The notion of a totally “dumb” endpoint will soon become antiquated, predicts IBM big data evangelist James Kobielus. “Before long, it will be difficult to find any consumer, business, industrial or other device that totally lacks embedded, data-driven analytic intelligence,” Kobielus writes at IBM’s Big Data & Analytics Hub. “What’s driving this trend are the plummeting cost of solid-state storage, the inexorable miniaturization of electronic components, and the embedding of deeper analytic libraries in every device.”
Before we can even analyze the data, we’ll need to come up with new approaches for simply surviving the data onslaught without obliterating our systems. “IoT threatens to generate massive amounts of input data from sources that are globally distributed,” Joe Skorupa, vice president and distinguished analyst at Gartner, says in a recent report. “Transferring the entirety of that data to a single location for processing will not be technically and economically viable.”
Organizations will invariably try to store and process this data within a single framework, such as Hadoop, which excels at handling semi-structured data, as much of the machine data generated by the IoT will be.
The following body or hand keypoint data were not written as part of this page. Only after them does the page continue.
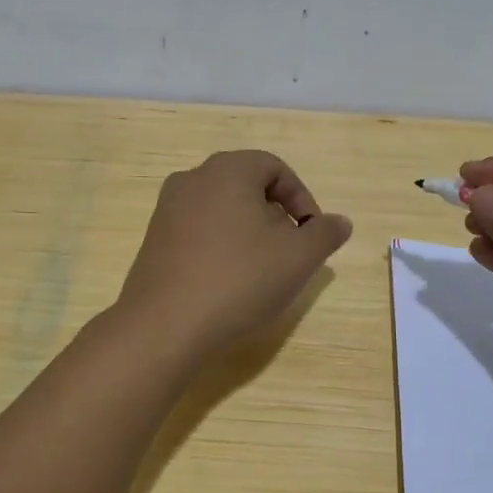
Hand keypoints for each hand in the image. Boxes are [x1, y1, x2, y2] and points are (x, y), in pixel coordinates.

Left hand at [116, 150, 352, 357]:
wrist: (166, 325)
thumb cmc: (240, 279)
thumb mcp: (299, 257)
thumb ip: (325, 233)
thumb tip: (339, 222)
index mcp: (227, 170)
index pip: (275, 168)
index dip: (302, 199)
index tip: (312, 235)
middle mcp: (192, 179)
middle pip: (247, 187)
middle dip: (276, 217)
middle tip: (290, 252)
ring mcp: (167, 210)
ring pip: (222, 210)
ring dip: (249, 233)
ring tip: (262, 271)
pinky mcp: (154, 241)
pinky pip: (198, 232)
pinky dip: (221, 247)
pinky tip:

But Hadoop, as it exists today, may not be very well suited for analyzing IoT-generated data. Andrew Rogers, the CTO of SpaceCurve, took this position in a recent conference. The company, which raised $10 million a year ago, is development a real-time streaming analytics product for the IoT that can work on petabyte-scale data volumes.
Another approach to analyzing data in the IoT is to put more data processing power on the end points themselves, which can do the first phase of the analytics process. NoSQL database vendor Couchbase is taking this approach with its new mobile database offering, Couchbase Lite, which will install on anything with a processor, including laptops, phones, wearables, machines, and cars. “It’s really any computing device on the edge of the network,” Couchbase architect Wayne Carter says. NewSQL database vendor VoltDB is also eyeing potential new workloads for its software and the IoT.
Hadoop may yet evolve into a real-time streaming platform for IoT analytics. The hopes and dreams of Hadoop are heavily invested in Apache Spark, the in-memory engine that was just released at version 1.0 last week. Another vendor ambling to get a piece of the real-time Hadoop pie is DataTorrent, which is very close to reaching general availability with its streaming analytics software. SQLStream, which can work with Hadoop, is also actively targeting IoT workloads with its software.
As the IoT evolves, big data technology will invariably evolve to match it. The pressure that the IoT is beginning to exert on our current networks and systems will undoubtedly yield some unforeseen adaptations to the technological advances of tomorrow.